第121回 鶏卵二つ分は結構なものだ


 これこそ、将に私が求めていたものである。
 ついに出たのである。
 今日、日本橋へ出向き早速買ってきた。
 スター・トレックが「宇宙大作戦」であるのだから、さしずめこの器具は「目大作戦」である。目黒大作戦のようだ。そんな作戦はないか。目黒の決死圏ならあるぞ。そりゃミクロの決死圏だって。いやいや、横田順彌にあるんだ。
 そんなことはどうでもいいのだ。今私の前にあるのは「フェイスマウント・ディスプレイ」という未来の装置である。「アイ・トレック」という商標である。要するに、ゴーグル状の器物を装着すると、眼前に仮想的に大画面映像が広がるという機械である。
「2m先に62インチの大迫力画面」とある。あまりぴんとこないが、六十二吋はおよそ百五十七センチである。つまりそれくらいの対角線を持ったテレビが二メートル向こうにあるのと同じことらしい。ちっとも実感できないが、もちろんそれはさぞ凄いことに違いない。
「超軽量110g」なのだそうだ。だいたい鶏卵二つくらいか。

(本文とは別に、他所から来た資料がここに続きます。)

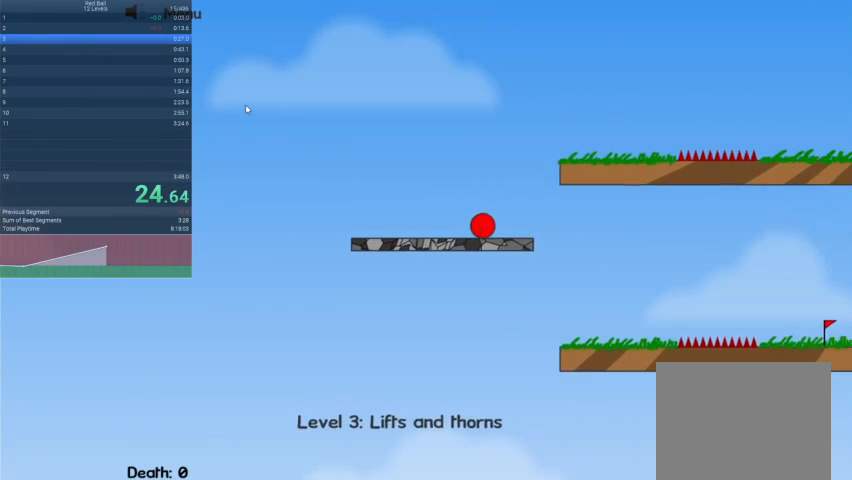
{"keys": ["right", "up"], "events": [[67, "up", "down"]]}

鶏卵二つを顔にぶら下げたことはないから、それが軽いのだか重いのだか想像できないのだが、間違いなく言えることは、この装置を装着しているところは鶏卵二つを眼につけるのと同じくらい恰好悪いだろう、ということだ。
 添付の注意書を読んでみよう。と思ったら注意書などなく、代わりに無闇と「警告」の字が多い紙が入っていた。
「15歳以下の子供には、使用させないでください。成長期の人間には、目やその他の器官に対して悪い影響を与えるおそれがあります」
 何ということだ。それほど恐ろしい器物であったのか。「目やその他の器官」というところが気になる。はっきり言ってくれ。どこだ。耳なのか。いや、違うな。そうか。脳だな。脳だ。十五歳以下の人間が使用すると脳が悪くなるのだな。ところで、十五歳より上なら大丈夫なんだろうな。

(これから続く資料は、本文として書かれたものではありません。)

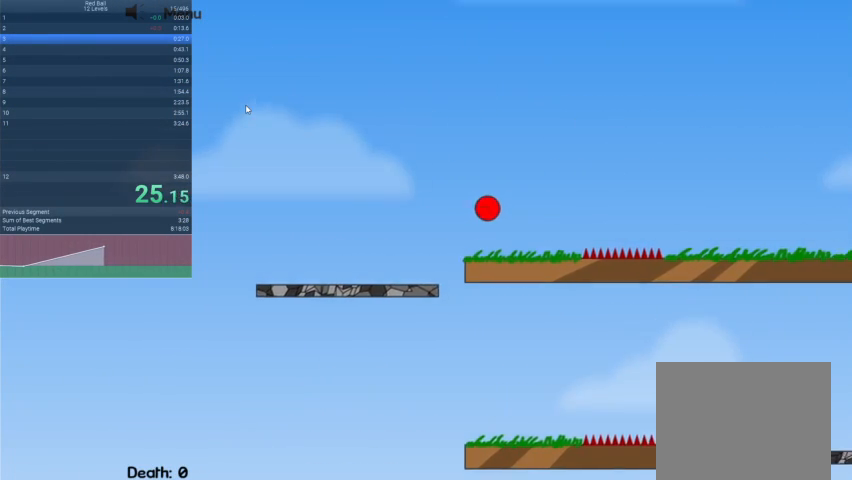
{"keys": ["right", "up"], "events": []}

 さらには、光や色が烈しく点滅する映像を見てはいけぬ、と書かれてある。痙攣や失神することがあるそうだ。ふむ、例のあれだな。
 ということは十五歳以下の子供がこれを装着してピカチューなんぞ見ようものなら、もう想像もつかないような恐ろしいことになるのだろう。
 自動車の運転中に使用するな、とある。そりゃ、そもそも無理だろう。あ、そうか。自動車にカメラ取り付けてその映像を映しておくなら運転できるな。ということは途中にコンピュータ挟んでグラフィックをオーバーレイさせるとターミネーターごっこができてしまうな。素晴らしい。あ、しちゃいかんのだったな。
「航空機の離着陸時には、本製品を使用しないでください」
 しないってば。
 ところで、私がこの器具を購入したのは他でもない。大きな目的があったのだ。それは、3Dのアクションゲームを大画面で心ゆくまでやってやろう、ということだ。いい歳こいててすみません。
 その為にコンピュータの出力をビデオ信号に変換するアダプタも同時に購入してきたのだった。
 これで、ドゥームが、デュークが、クェークが、大迫力でプレイできるのだ。ああ。何て素敵なんだ。生きててよかった。ありがとう、オリンパス。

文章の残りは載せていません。